Audio performance is equally thrilling, but setup is complicated and there are caveats. The BD30 is compatible with both common (DD5.1/DTS) and hi-res audio formats.
Given that studios cannot seemingly agree on any coherent defacto audio system for Blu-ray (lossless PCM, Dolby TrueHD and DTS-HD MA all being used for A-list titles) this is significant.
The player must be configured via the sub-menu to squirt them out as a bitstream in order to deliver Dolby TrueHD or DTS-HD MA soundtracks. And you’ll need a receiver with suitable decoders on board to handle these audio formats.Alternatively, you can output them as PCM, although this is derived from either the core/standard DTS mix or Dolby Digital 5.1 downmix – it isn’t lossless.
High definition PIP
There’s also another catch; you can’t have audio to the PIP sub-window if you want to stream an HD audio format. You can only listen to the Secondary Audio feed to the PIP Bonus View sub-menu if you select PCM as your audio output format of choice.
This is irritating, as it means cinephile’s will end up watching the movie with one menu setting and then have to go back into the player’s setup menus to engage the Secondary Audio mode if they want to enjoy a PIP feature!
I tested the two Panasonic BD30s (one American, the other European) with Resident Evil 3 and the US release of Sunshine; the player managed each Profile 1.1 sub-menu without problem.
Panasonic deal with Java
One aspect that separates top-flight BD players from lesser models is their ability to handle BD Java.
The good news is that this model is significantly faster than its predecessor and many other dedicated models on the market.
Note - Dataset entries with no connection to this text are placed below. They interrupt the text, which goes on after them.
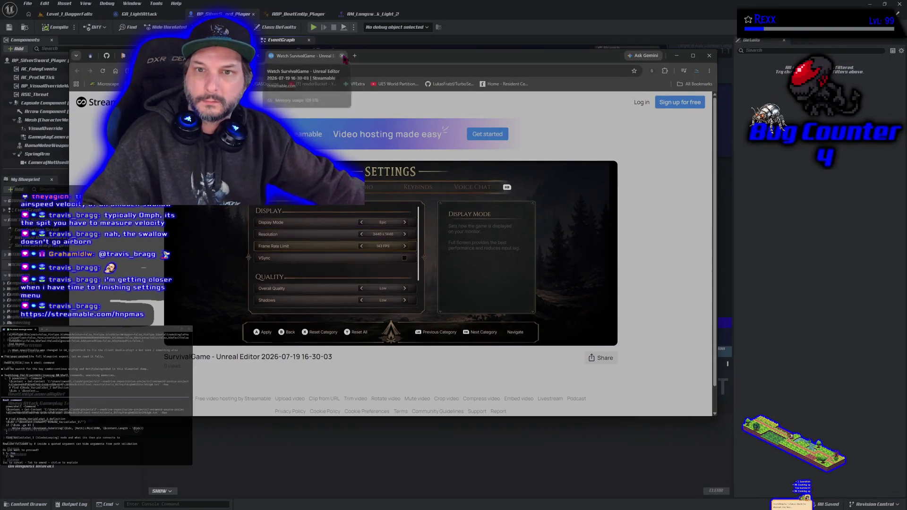
Close the Streamable tab, approve Claude Code's pending command, and centre the Server Buffer Attack nodes
click(341, 55)
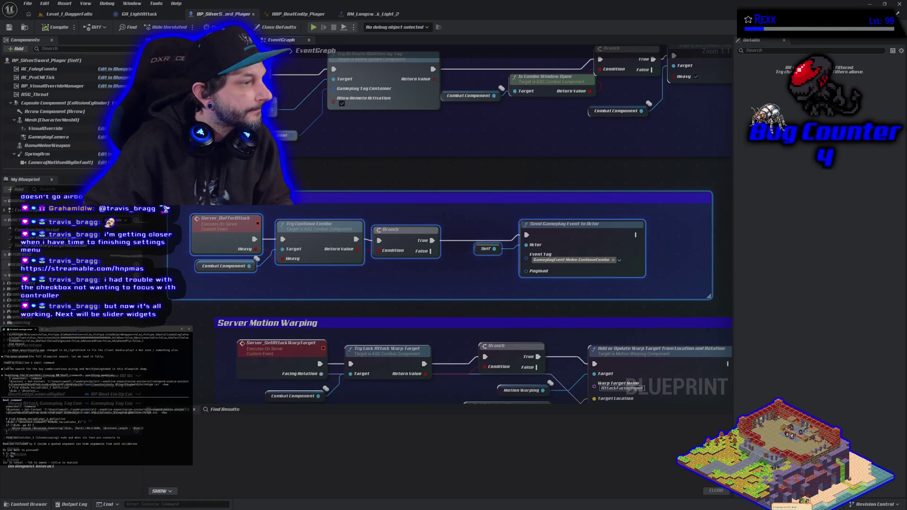
key(Return)
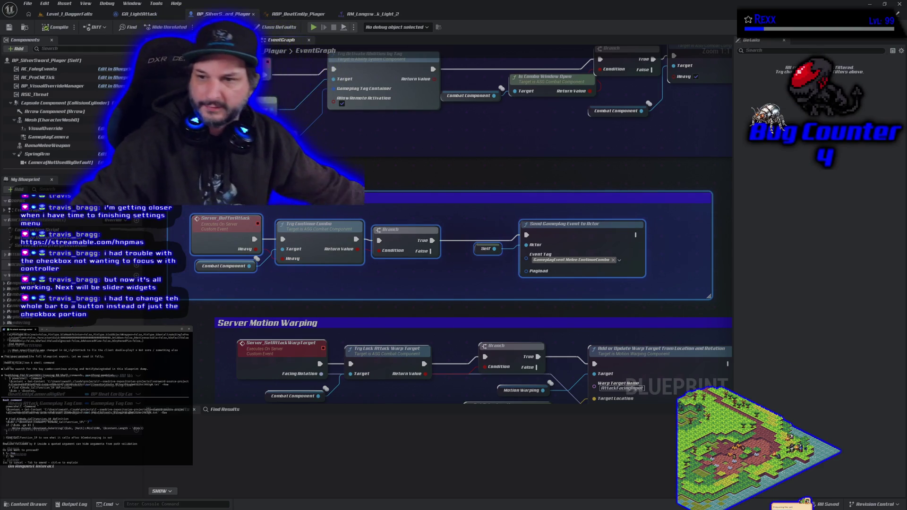
drag(382, 181, 394, 196)
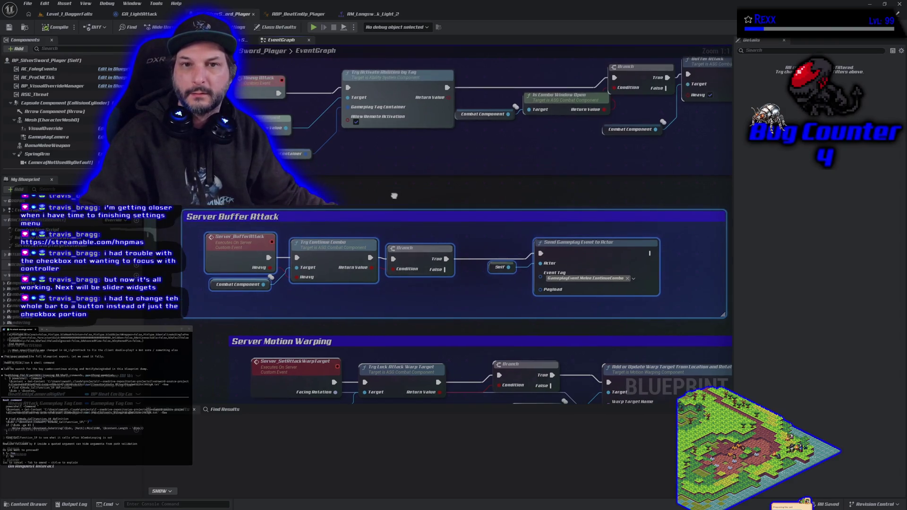
Browse to ASG_Content > UI > Pause in the Content Drawer and open WBP_PauseGame
click(40, 503)
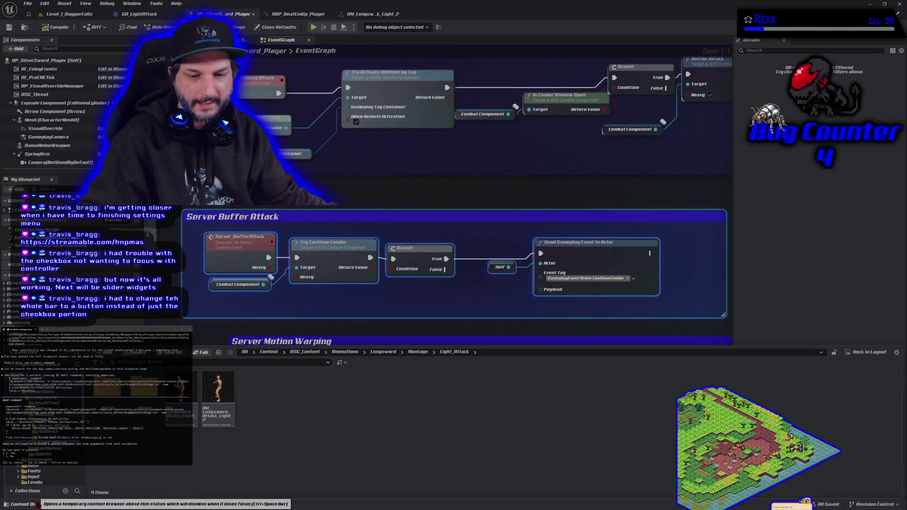
click(48, 386)
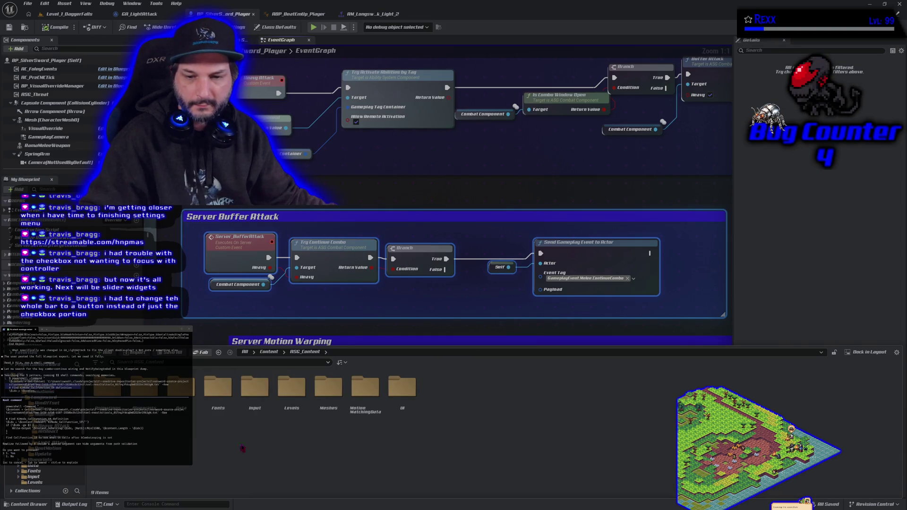
click(396, 404)
double_click(397, 404)
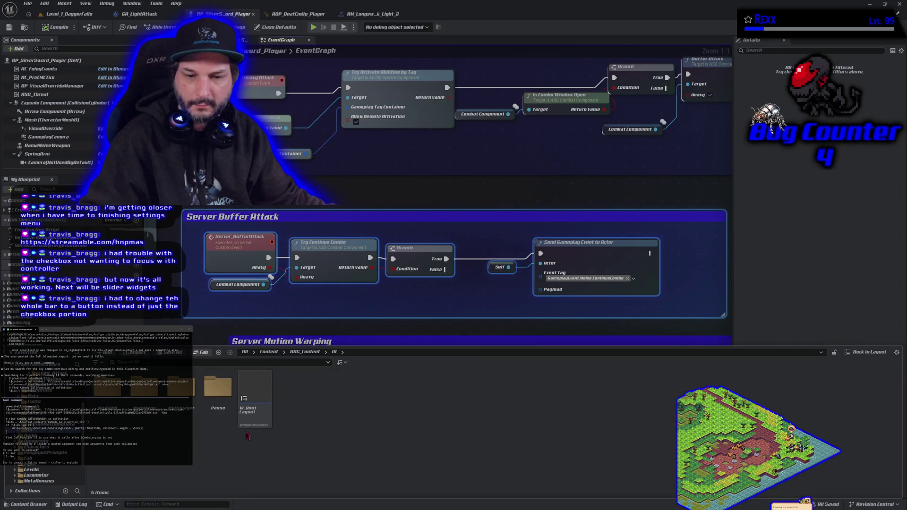
double_click(218, 388)
click(116, 417)
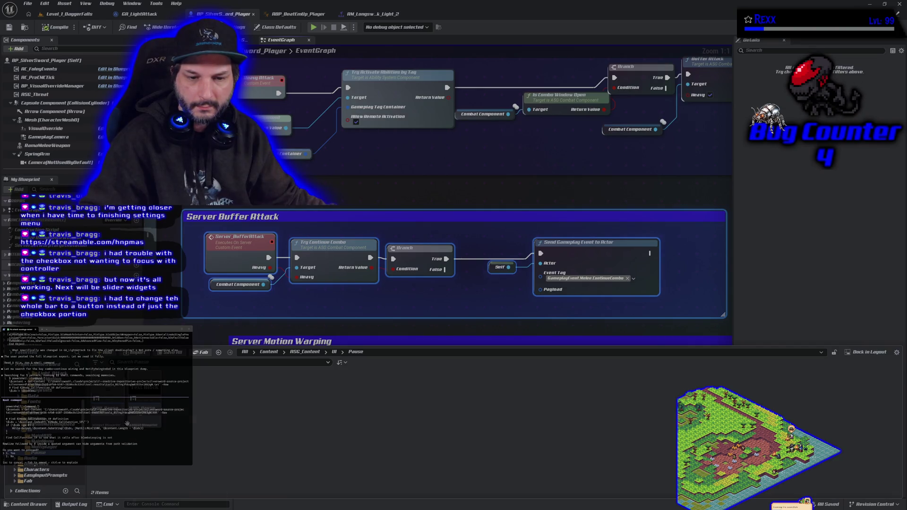
double_click(115, 416)
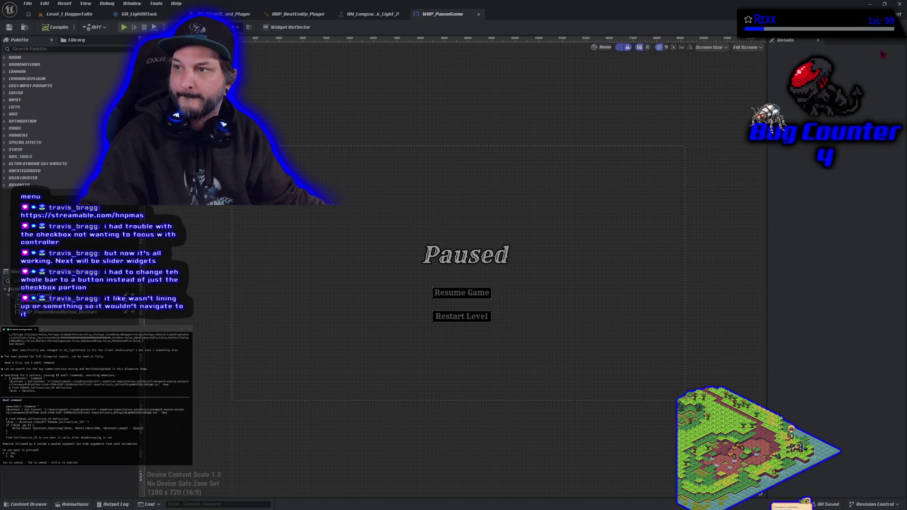
Inspect WBP_PauseGame's Event Graph, where Resume and Restart clicks drive Server Toggle Pause and Restart Level
click(891, 27)
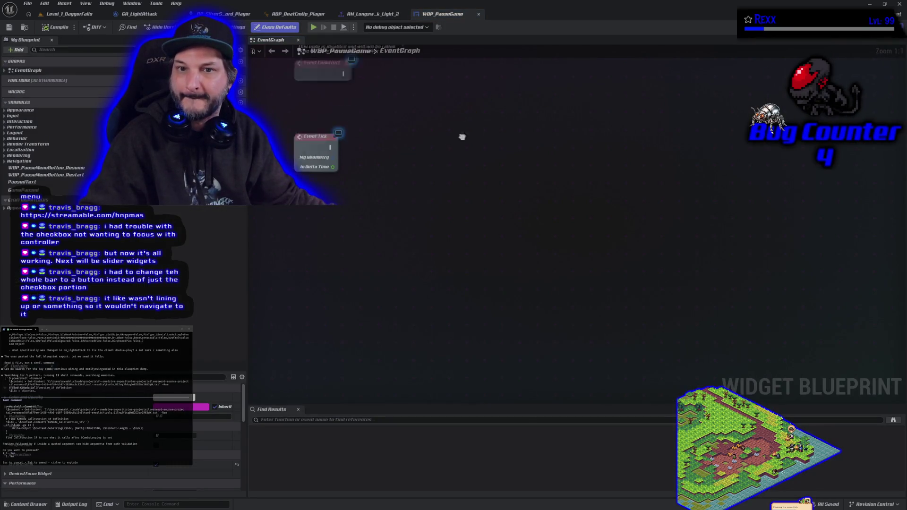
drag(315, 391, 555, 401)
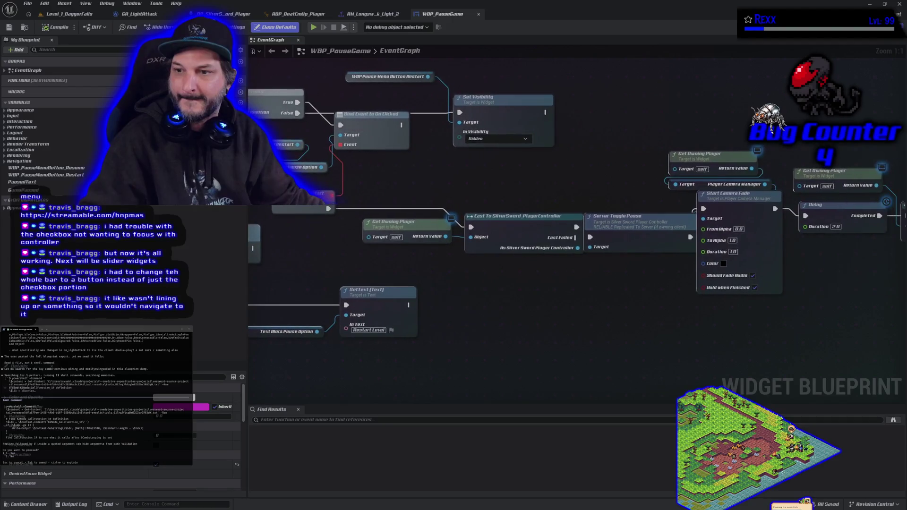
mouse_move(678, 303)
mouse_down()
mouse_move(500, 339)
mouse_move(459, 335)
mouse_move(557, 345)
mouse_move(618, 288)
mouse_move(586, 303)
mouse_up()
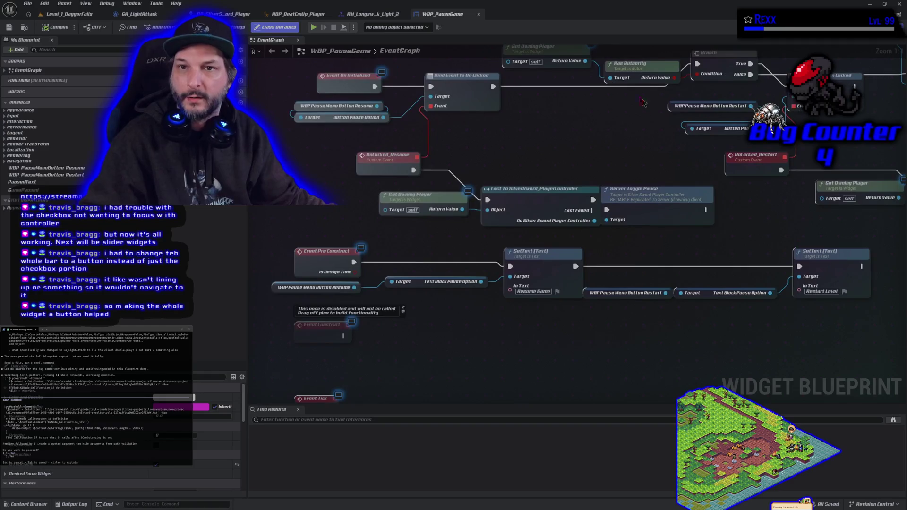
scroll(470, 132, down, 5)
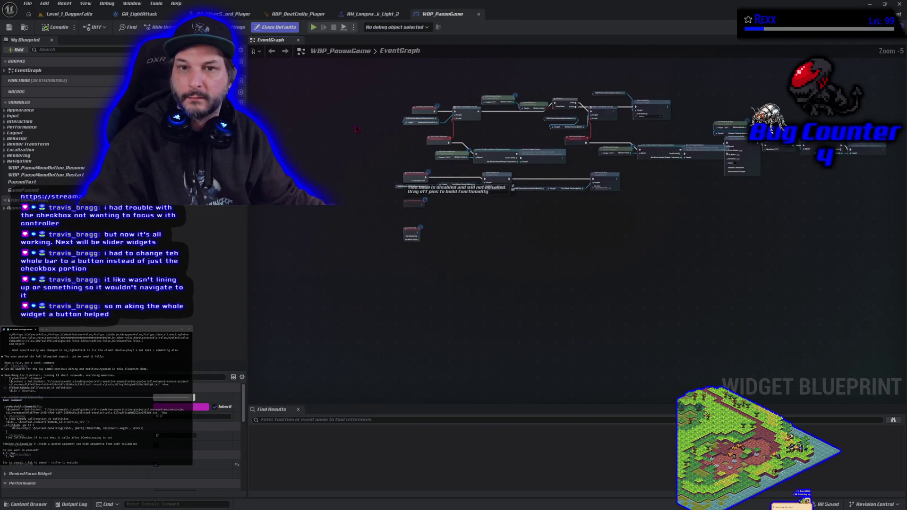
drag(357, 128, 332, 201)
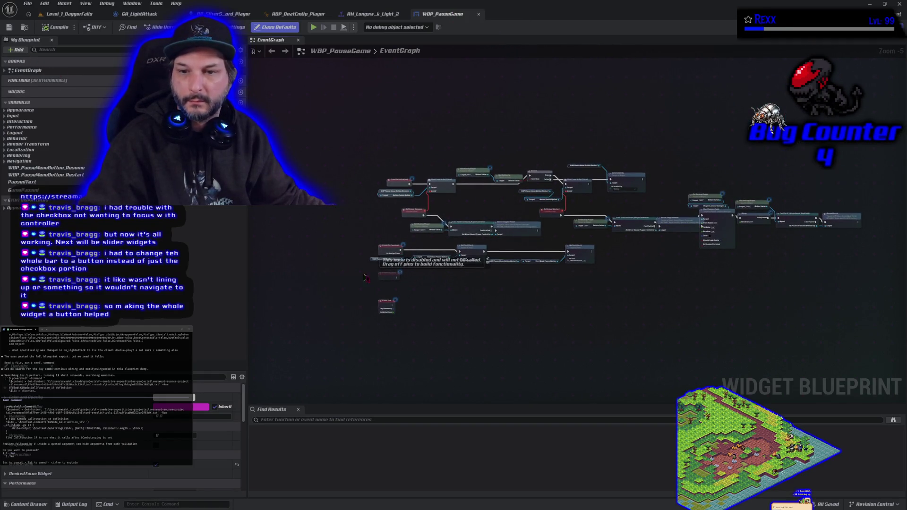
scroll(534, 203, up, 3)
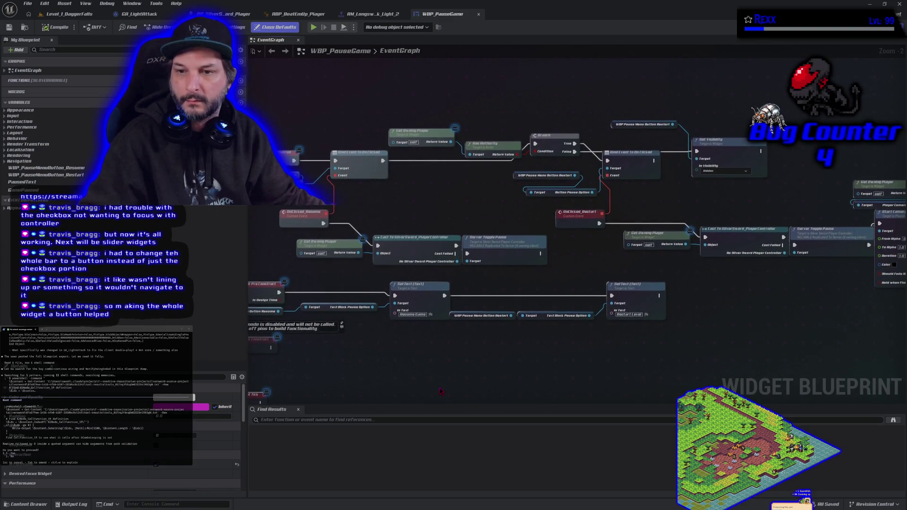
click(19, 504)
This means shorter disc-loading times and more responsive menu navigation. The BD30 loads the Java-heavy Day After Tomorrow in approx 54 seconds.
Disc compatibility is extensive. The deck spins both BD-RE and BD-R recordable discs, plus RAM (only caddy-less discs), DVD-R/RW, DVD+R/+RW and DL discs, CD/CD-R/CD-RW, DivX-encoded videos and, of course, Blu-ray and DVD, locked to Region’s B and 2 respectively.
It would have been nice to have seen DVD-Audio playback included but then you can’t have everything.
Given that you’ll need to retain a DVD-Audio disc spinner in your rack (or any other Panasonic DVD player/recorder) you can set the remote control code between one of three positions to avoid zapper conflicts.